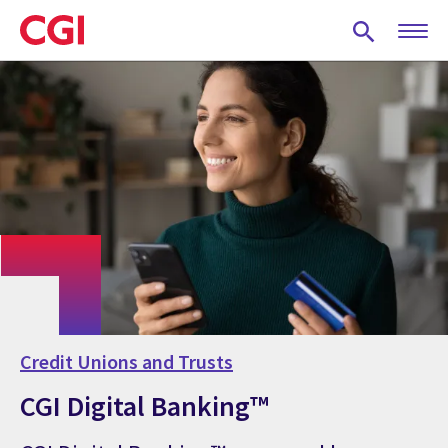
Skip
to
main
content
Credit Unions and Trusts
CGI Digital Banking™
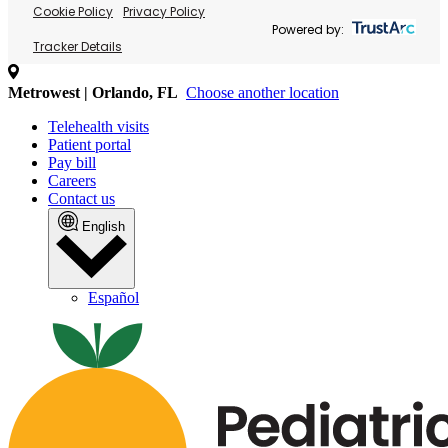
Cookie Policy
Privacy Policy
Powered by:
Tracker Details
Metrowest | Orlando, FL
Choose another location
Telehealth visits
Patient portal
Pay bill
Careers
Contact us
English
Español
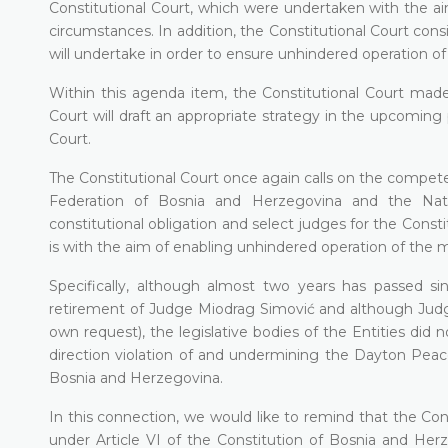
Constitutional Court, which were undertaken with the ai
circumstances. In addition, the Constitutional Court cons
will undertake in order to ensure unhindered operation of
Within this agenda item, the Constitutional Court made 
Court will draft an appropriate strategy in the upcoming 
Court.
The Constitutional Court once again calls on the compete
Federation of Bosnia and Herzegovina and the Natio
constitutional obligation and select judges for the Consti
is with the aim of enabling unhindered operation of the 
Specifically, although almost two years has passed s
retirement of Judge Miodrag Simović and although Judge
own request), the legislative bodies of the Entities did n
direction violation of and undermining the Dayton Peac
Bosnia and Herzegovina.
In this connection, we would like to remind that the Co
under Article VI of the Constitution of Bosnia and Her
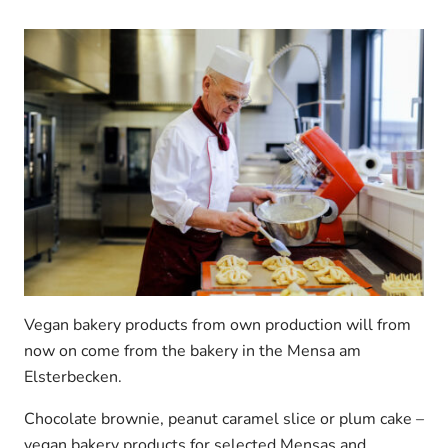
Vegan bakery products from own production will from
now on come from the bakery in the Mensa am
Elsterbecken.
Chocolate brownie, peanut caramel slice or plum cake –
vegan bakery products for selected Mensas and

┄┄┄┄┄┄┄┄┄┄

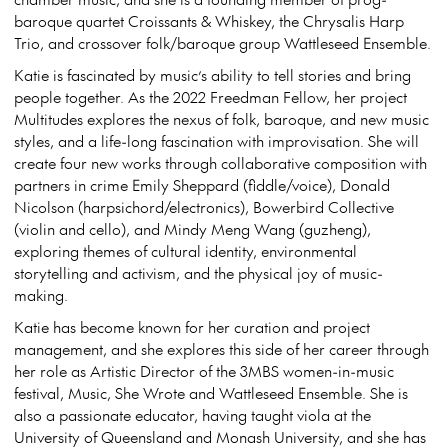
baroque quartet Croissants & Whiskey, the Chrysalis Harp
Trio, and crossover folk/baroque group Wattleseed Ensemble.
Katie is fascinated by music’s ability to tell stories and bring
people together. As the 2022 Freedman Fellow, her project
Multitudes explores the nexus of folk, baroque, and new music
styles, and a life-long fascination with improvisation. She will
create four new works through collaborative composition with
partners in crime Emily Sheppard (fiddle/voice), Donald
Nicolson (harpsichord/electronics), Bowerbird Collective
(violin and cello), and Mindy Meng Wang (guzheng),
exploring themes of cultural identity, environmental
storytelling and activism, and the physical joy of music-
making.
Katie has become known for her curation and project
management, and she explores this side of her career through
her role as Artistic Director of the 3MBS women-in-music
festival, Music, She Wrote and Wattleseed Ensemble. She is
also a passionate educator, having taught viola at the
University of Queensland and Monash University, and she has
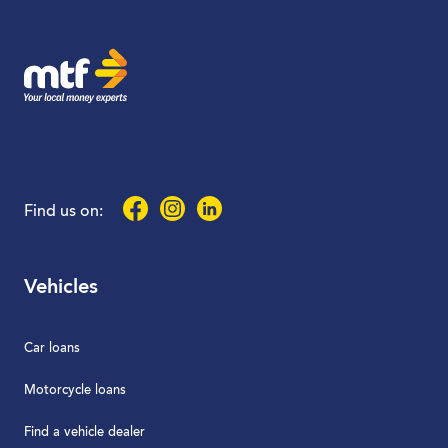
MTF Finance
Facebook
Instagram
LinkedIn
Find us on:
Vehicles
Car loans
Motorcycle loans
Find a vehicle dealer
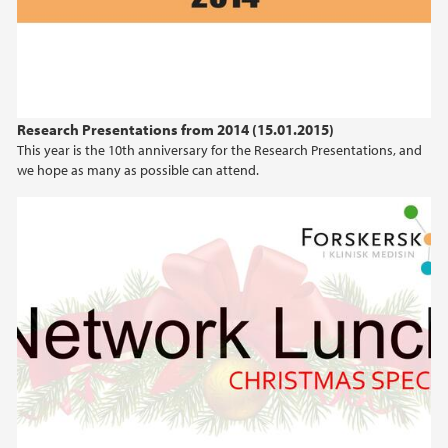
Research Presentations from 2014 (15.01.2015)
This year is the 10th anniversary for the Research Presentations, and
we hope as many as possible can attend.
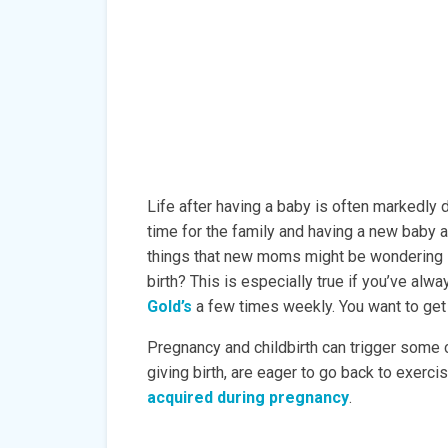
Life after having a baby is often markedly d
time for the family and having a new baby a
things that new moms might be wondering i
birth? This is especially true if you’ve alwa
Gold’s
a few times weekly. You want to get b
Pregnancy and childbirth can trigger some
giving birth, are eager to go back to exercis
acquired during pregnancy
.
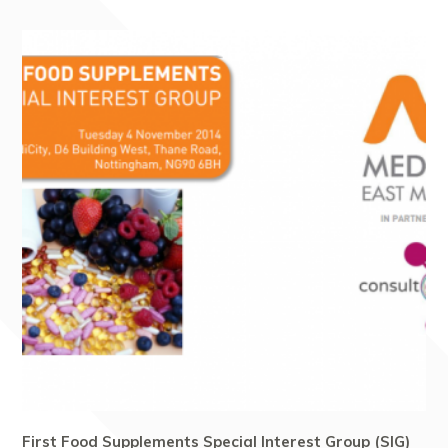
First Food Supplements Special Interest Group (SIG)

┄┄┄┄┄┄┄┄┄┄

> [YOUR GOAL]: Output should consist of the lines above from the one with "Katie is fascinated" down to the one with "First Food Supplements", exact and without pictures.

> [RESPONSE]:
Katie is fascinated by music’s ability to tell stories and bring
people together. As the 2022 Freedman Fellow, her project
Multitudes explores the nexus of folk, baroque, and new music
styles, and a life-long fascination with improvisation. She will
create four new works through collaborative composition with
partners in crime Emily Sheppard (fiddle/voice), Donald
Nicolson (harpsichord/electronics), Bowerbird Collective
(violin and cello), and Mindy Meng Wang (guzheng),
exploring themes of cultural identity, environmental
storytelling and activism, and the physical joy of music-
making.
Katie has become known for her curation and project
management, and she explores this side of her career through
her role as Artistic Director of the 3MBS women-in-music
festival, Music, She Wrote and Wattleseed Ensemble. She is
also a passionate educator, having taught viola at the
University of Queensland and Monash University, and she has
MTF Finance
Facebook
Instagram
LinkedIn
Find us on:
Vehicles
Car loans
Motorcycle loans
Find a vehicle dealer
Research Presentations from 2014 (15.01.2015)
This year is the 10th anniversary for the Research Presentations, and
we hope as many as possible can attend.
Life after having a baby is often markedly d
time for the family and having a new baby a
things that new moms might be wondering i
birth? This is especially true if you’ve alwa
Gold’s
a few times weekly. You want to get b
Pregnancy and childbirth can trigger some
giving birth, are eager to go back to exercis
acquired during pregnancy
.
First Food Supplements Special Interest Group (SIG)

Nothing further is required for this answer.